The focus for this deal will be to address the underlying pathologies of GvHD through engineered cell platforms to express and deliver interleukin-2 (IL-2), a cytokine that is critical for the modulation of the immune system. Via the ECC, Intrexon and ZIOPHARM will pursue engineered cell therapy strategies—used separately or together—for the targeted treatment of GvHD. The first approach will be infusion of regulatory T cells that conditionally express IL-2 utilizing Intrexon's proprietary gene control approaches, such as its RheoSwitch platform. The second tactic is deploying orally delivered microbe-based ActoBiotics therapeutics that express IL-2 to modulate immune function.
Dr. Samuel Broder, senior vice president and head of Intrexon's Health Sector, said, “GvHD substantially impairs the quality of life and survival of transplant patients. We believe adoptive therapy with gene-modified T cells may offer an exciting alternative approach for restoring 'immune homeostasis' and countering the destructive pro-inflammatory mediators of GvHD. This ECC also includes access to the ActoBiotics platform as an innovative approach to GvHD.”
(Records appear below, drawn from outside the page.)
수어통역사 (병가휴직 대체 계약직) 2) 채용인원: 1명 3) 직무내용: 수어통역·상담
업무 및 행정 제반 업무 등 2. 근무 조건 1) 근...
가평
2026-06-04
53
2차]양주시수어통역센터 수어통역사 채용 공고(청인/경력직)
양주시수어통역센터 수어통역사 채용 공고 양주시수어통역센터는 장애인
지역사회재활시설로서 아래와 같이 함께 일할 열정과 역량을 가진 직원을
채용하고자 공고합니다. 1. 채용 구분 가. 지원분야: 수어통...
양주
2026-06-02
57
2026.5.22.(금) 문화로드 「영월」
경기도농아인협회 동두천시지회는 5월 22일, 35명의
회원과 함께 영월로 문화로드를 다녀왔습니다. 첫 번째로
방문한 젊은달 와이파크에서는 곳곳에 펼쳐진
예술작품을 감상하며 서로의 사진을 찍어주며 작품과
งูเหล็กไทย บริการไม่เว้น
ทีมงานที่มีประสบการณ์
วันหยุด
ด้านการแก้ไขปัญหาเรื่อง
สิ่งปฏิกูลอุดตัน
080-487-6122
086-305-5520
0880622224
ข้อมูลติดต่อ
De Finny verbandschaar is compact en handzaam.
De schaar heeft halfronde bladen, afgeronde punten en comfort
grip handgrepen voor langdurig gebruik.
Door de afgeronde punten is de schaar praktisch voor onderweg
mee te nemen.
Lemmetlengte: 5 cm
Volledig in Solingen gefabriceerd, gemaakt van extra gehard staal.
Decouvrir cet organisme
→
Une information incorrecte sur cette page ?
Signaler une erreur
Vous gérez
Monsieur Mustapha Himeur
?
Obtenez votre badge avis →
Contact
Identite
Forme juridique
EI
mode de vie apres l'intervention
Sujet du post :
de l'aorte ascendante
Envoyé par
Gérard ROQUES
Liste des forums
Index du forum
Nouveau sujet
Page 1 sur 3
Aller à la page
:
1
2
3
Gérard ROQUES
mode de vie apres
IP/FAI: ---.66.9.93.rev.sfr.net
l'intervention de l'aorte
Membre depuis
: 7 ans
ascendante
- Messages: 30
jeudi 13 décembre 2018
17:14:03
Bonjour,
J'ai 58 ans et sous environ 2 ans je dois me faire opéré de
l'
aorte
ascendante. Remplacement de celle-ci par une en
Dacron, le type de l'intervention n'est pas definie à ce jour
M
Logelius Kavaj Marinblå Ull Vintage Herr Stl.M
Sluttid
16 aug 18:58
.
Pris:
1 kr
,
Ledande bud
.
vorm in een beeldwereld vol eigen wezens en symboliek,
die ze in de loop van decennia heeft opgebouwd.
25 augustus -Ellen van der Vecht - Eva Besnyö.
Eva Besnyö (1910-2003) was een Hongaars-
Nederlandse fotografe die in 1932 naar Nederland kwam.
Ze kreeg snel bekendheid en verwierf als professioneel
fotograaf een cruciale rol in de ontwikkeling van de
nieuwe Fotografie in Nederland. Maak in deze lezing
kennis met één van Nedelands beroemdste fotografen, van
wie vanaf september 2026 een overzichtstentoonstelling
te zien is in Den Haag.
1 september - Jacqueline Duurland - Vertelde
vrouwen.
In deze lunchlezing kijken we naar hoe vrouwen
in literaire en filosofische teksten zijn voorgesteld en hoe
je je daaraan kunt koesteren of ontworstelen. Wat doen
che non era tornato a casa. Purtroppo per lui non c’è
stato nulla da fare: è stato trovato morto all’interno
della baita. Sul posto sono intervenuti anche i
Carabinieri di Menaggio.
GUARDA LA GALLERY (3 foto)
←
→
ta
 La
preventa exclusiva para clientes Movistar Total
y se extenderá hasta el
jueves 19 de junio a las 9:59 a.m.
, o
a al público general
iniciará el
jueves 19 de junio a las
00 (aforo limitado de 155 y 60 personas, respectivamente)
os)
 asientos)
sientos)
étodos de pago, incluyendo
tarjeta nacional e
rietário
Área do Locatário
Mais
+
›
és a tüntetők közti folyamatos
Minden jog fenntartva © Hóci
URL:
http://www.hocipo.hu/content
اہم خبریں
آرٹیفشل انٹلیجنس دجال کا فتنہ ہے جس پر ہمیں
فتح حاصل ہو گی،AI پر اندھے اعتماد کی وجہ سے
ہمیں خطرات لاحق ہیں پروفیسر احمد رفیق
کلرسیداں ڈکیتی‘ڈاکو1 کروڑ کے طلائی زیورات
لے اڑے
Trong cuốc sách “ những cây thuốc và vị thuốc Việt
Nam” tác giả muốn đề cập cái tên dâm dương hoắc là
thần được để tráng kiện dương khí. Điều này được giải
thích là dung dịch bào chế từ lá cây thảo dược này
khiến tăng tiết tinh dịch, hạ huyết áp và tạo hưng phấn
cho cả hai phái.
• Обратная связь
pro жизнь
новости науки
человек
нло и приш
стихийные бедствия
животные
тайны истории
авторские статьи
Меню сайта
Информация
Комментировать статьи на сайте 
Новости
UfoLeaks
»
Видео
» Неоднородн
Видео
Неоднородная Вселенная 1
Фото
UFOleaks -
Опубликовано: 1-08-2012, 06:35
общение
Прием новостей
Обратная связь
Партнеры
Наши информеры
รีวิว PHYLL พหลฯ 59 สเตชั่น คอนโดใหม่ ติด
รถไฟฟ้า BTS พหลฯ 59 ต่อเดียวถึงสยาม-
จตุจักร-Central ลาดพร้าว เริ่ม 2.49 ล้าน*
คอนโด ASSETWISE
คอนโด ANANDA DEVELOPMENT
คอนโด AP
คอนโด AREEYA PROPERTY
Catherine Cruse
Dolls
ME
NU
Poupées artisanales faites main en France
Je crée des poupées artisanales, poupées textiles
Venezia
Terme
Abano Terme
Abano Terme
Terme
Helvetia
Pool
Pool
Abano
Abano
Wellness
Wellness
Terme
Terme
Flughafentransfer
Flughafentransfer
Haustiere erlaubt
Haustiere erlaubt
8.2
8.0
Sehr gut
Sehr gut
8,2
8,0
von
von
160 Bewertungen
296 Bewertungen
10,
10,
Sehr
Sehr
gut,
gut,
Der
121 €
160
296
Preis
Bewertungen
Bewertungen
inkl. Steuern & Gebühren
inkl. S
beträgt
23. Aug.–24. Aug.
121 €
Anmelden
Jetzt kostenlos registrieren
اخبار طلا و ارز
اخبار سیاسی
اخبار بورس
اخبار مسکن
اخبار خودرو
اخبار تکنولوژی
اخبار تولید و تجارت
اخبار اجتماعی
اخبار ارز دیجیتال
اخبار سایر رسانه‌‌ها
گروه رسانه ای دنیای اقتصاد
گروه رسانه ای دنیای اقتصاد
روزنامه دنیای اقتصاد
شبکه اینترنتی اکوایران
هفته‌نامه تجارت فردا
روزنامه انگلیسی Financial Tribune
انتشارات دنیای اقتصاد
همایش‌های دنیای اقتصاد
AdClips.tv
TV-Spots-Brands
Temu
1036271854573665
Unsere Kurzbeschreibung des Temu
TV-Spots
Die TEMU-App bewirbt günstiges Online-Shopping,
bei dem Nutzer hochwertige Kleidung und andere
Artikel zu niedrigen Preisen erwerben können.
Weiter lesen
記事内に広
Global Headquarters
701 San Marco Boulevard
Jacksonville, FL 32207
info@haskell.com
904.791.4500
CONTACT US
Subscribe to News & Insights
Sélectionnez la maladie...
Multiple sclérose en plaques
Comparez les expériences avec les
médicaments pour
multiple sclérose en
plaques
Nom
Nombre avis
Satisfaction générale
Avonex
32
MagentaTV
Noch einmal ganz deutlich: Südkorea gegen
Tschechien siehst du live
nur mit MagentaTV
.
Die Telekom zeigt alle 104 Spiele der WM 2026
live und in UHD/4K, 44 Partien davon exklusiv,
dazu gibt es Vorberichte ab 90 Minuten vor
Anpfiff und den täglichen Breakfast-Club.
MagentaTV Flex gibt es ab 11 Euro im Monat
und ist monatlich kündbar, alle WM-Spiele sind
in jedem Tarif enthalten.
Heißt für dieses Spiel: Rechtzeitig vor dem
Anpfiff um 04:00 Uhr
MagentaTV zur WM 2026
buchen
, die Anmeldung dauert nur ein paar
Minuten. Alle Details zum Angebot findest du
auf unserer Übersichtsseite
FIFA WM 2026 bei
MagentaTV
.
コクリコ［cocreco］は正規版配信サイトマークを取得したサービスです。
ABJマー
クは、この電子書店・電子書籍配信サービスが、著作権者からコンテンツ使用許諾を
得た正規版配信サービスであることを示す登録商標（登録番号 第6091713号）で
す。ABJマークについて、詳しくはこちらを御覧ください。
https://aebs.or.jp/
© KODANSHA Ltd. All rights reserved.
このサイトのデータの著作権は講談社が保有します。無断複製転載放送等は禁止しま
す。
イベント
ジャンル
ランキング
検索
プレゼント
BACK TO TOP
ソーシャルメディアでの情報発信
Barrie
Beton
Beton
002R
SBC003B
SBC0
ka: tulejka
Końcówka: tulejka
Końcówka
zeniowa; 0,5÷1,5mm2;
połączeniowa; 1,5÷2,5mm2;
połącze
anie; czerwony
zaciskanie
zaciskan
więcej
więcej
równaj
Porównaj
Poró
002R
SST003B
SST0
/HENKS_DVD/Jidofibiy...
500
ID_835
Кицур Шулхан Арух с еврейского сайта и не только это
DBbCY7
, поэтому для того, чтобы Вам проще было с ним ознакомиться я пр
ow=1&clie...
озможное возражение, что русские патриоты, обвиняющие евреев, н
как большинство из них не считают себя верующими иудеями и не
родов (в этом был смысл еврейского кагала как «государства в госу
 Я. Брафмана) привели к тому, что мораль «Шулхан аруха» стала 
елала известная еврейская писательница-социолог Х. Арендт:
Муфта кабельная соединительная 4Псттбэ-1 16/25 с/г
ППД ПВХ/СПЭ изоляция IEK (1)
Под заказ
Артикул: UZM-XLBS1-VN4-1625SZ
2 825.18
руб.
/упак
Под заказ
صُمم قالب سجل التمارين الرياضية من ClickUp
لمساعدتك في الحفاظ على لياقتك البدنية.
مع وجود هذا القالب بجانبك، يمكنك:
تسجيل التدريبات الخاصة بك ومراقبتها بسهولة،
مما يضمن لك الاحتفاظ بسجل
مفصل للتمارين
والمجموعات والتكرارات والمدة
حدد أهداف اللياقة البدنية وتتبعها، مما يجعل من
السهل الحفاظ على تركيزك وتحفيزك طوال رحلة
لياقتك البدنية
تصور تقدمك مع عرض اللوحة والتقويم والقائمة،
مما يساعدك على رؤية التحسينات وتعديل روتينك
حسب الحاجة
The ECC will seek to expand on the benefits of IL-2 immunotherapy under Intrexon's tech to develop clinical-grade regulatory T cells that can precisely deliver IL-2, with the ActoBiotics platform used to help target delivery of IL-2 directly to the digestive tract.
As described on Intrexon's website, the ActoBiotics platform enables the creation of orally delivered biopharmaceuticals. Specifically, “food-grade microbes (Lactococcus lactis) are engineered to generate biologically contained ActoBiotics therapeutics for in-situ expression and secretion of novel proteins and peptides including cytokines, enzymes, hormones and monoclonal antibodies within the body. The ActoBiotics platform offers the unique ability to deliver biological effectors selectively to the oral and gastrointestinal tract enabling treatment opportunities not achievable through customary mechanisms like injectable medicines and permitting ease of administration for patients.”
The company's RheoSwitch technology “delivers precise rheostatic control and optimizes performance in multiple biological systems (human, animal, yeast and plant) for a diverse range of applications, including gene therapy, biotherapeutics and agriculture. The RheoSwitch Therapeutic System offers transcriptional control of a wide variety of therapeutic genes by regulating the timing and dose of an oral activator ligand.”
“The combined expertise and the knowledge gained from our current research programs with Intrexon in adoptive T cell therapies and cytokine modulation for treatment of cancer, position us well to develop and implement therapeutic approaches addressing an area of high unmet medical need for patients with GvHD,” Dr. Laurence Cooper, CEO of ZIOPHARM, remarked in a press release.
Allogeneic HSCT is used to treat a number of diseases, including hematological malignancies, immunological deficiencies and some non-malignant conditions. Roughly 40 to 60 percent of patients undergoing HSCT develop either acute or chronic GvHD. Immunosuppressive agents and systemic steroids, which are commonly used to combat GvHD, can be toxic and have limited efficacy. However, human studies featuring low-dose subcutaneous IL-2 in patients with steroid-refractory GvHD have shown the treatment to act via regulatory T cells to ameliorate the expression of GvHD.